→ Task
Nothing more is wanted than an exact repeat of the data below.

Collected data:
____________________

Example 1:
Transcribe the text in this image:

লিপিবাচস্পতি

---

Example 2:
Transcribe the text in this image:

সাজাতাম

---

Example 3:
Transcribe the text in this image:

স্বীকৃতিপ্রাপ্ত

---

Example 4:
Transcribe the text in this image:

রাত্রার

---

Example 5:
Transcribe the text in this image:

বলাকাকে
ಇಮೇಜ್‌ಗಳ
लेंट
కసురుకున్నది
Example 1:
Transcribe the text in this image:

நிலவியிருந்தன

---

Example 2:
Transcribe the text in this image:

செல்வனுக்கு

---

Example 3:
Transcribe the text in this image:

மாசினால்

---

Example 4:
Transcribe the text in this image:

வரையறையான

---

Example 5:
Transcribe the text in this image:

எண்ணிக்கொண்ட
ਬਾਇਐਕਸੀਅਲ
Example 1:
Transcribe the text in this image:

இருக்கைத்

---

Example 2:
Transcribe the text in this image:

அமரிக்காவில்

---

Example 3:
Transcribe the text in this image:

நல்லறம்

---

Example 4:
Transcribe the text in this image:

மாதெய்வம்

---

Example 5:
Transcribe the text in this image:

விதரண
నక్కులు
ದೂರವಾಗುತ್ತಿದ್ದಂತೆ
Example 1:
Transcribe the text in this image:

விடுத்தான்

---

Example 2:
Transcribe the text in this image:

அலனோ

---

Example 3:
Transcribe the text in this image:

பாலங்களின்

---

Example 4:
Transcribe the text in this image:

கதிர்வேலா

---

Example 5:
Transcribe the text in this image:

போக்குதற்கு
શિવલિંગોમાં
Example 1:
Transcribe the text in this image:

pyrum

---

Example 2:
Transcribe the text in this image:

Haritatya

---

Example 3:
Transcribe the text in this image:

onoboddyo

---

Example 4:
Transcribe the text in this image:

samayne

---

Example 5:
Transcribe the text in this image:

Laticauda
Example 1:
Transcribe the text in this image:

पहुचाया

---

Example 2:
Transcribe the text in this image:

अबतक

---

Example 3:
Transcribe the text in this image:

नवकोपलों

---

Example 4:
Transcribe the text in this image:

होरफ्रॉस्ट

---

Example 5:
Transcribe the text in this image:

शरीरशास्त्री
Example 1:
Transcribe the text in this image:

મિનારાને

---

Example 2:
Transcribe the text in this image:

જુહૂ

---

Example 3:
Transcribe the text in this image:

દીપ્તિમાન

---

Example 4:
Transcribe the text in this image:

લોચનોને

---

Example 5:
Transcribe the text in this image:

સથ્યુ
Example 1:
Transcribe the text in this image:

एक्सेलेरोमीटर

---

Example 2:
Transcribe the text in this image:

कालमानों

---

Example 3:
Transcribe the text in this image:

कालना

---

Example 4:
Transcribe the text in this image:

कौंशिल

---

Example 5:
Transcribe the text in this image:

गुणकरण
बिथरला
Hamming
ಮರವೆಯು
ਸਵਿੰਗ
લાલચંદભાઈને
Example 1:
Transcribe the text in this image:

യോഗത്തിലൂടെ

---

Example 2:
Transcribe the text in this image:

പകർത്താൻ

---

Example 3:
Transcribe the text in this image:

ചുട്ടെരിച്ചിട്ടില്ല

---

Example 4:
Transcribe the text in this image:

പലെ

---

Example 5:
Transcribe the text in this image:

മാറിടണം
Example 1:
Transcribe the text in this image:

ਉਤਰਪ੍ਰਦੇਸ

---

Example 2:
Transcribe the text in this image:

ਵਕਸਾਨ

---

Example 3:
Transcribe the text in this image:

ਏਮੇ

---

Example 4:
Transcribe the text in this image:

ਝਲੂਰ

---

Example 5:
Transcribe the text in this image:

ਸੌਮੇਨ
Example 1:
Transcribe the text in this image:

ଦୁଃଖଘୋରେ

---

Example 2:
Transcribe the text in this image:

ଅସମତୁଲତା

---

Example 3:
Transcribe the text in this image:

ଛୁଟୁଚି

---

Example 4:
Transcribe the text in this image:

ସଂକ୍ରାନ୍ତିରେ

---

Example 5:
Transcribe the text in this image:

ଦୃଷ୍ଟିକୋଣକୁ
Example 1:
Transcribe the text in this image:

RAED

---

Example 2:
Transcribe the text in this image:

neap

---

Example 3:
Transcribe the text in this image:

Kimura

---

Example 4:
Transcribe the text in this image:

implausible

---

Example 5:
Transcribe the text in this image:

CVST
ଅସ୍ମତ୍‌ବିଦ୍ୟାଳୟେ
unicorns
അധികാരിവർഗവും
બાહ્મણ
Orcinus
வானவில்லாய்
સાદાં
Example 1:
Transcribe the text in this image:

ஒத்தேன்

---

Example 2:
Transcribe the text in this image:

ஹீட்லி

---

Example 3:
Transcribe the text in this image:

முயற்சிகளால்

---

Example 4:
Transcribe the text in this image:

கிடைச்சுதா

____________________

→ Solved exercise
Example 1:
Transcribe the text in this image:

লিপিবাচস্পতি

---

Example 2:
Transcribe the text in this image:

সাজাতাম

---

Example 3:
Transcribe the text in this image:

স্বীকৃতিপ্রাপ্ত

---

Example 4:
Transcribe the text in this image:

রাত্রার

---

Example 5:
Transcribe the text in this image:

বলাকাকে
ಇಮೇಜ್‌ಗಳ
लेंट
కసురుకున్నది
Example 1:
Transcribe the text in this image:

நிலவியிருந்தன

---

Example 2:
Transcribe the text in this image:

செல்வனுக்கு

---

Example 3:
Transcribe the text in this image:

மாசினால்

---

Example 4:
Transcribe the text in this image:

வரையறையான

---

Example 5:
Transcribe the text in this image:

எண்ணிக்கொண்ட
ਬਾਇਐਕਸੀਅਲ
Example 1:
Transcribe the text in this image:

இருக்கைத்

---

Example 2:
Transcribe the text in this image:

அமரிக்காவில்

---

Example 3:
Transcribe the text in this image:

நல்லறம்

---

Example 4:
Transcribe the text in this image:

மாதெய்வம்

---

Example 5:
Transcribe the text in this image:

விதரண
నక్కులు
ದೂರವಾಗುತ್ತಿದ್ದಂತೆ
Example 1:
Transcribe the text in this image:

விடுத்தான்

---

Example 2:
Transcribe the text in this image:

அலனோ

---

Example 3:
Transcribe the text in this image:

பாலங்களின்

---

Example 4:
Transcribe the text in this image:

கதிர்வேலா

---

Example 5:
Transcribe the text in this image:

போக்குதற்கு
શિવલિંગોમાં
Example 1:
Transcribe the text in this image:

pyrum

---

Example 2:
Transcribe the text in this image:

Haritatya

---

Example 3:
Transcribe the text in this image:

onoboddyo

---

Example 4:
Transcribe the text in this image:

samayne

---

Example 5:
Transcribe the text in this image:

Laticauda
Example 1:
Transcribe the text in this image:

पहुचाया

---

Example 2:
Transcribe the text in this image:

अबतक

---

Example 3:
Transcribe the text in this image:

नवकोपलों

---

Example 4:
Transcribe the text in this image:

होरफ्रॉस्ट

---

Example 5:
Transcribe the text in this image:

शरीरशास्त्री
Example 1:
Transcribe the text in this image:

મિનારાને

---

Example 2:
Transcribe the text in this image:

જુહૂ

---

Example 3:
Transcribe the text in this image:

દીપ્તિમાન

---

Example 4:
Transcribe the text in this image:

લોચનોને

---

Example 5:
Transcribe the text in this image:

સથ્યુ
Example 1:
Transcribe the text in this image:

एक्सेलेरोमीटर

---

Example 2:
Transcribe the text in this image:

कालमानों

---

Example 3:
Transcribe the text in this image:

कालना

---

Example 4:
Transcribe the text in this image:

कौंशिल

---

Example 5:
Transcribe the text in this image:

गुणकरण
बिथरला
Hamming
ಮರವೆಯು
ਸਵਿੰਗ
લાલચંદભાઈને
Example 1:
Transcribe the text in this image:

യോഗത്തിലൂടെ

---

Example 2:
Transcribe the text in this image:

പകർത്താൻ

---

Example 3:
Transcribe the text in this image:

ചുട്ടെരിച്ചിട്ടില്ല

---

Example 4:
Transcribe the text in this image:

പലെ

---

Example 5:
Transcribe the text in this image:

മാറിടണം
Example 1:
Transcribe the text in this image:

ਉਤਰਪ੍ਰਦੇਸ

---

Example 2:
Transcribe the text in this image:

ਵਕਸਾਨ

---

Example 3:
Transcribe the text in this image:

ਏਮੇ

---

Example 4:
Transcribe the text in this image:

ਝਲੂਰ

---

Example 5:
Transcribe the text in this image:

ਸੌਮੇਨ
Example 1:
Transcribe the text in this image:

ଦୁଃଖଘୋରେ

---

Example 2:
Transcribe the text in this image:

ଅସମତୁଲତା

---

Example 3:
Transcribe the text in this image:

ଛୁଟୁଚି

---

Example 4:
Transcribe the text in this image:

ସଂକ୍ରାନ୍ତିରେ

---

Example 5:
Transcribe the text in this image:

ଦୃଷ୍ଟିକୋଣକୁ
Example 1:
Transcribe the text in this image:

RAED

---

Example 2:
Transcribe the text in this image:

neap

---

Example 3:
Transcribe the text in this image:

Kimura

---

Example 4:
Transcribe the text in this image:

implausible

---

Example 5:
Transcribe the text in this image:

CVST
ଅସ୍ମତ୍‌ବିଦ୍ୟାଳୟେ
unicorns
അധികാരിവർഗവും
બાહ્મણ
Orcinus
வானவில்லாய்
સાદાં
Example 1:
Transcribe the text in this image:

ஒத்தேன்

---

Example 2:
Transcribe the text in this image:

ஹீட்லி

---

Example 3:
Transcribe the text in this image:

முயற்சிகளால்

---

Example 4:
Transcribe the text in this image:

கிடைச்சுதா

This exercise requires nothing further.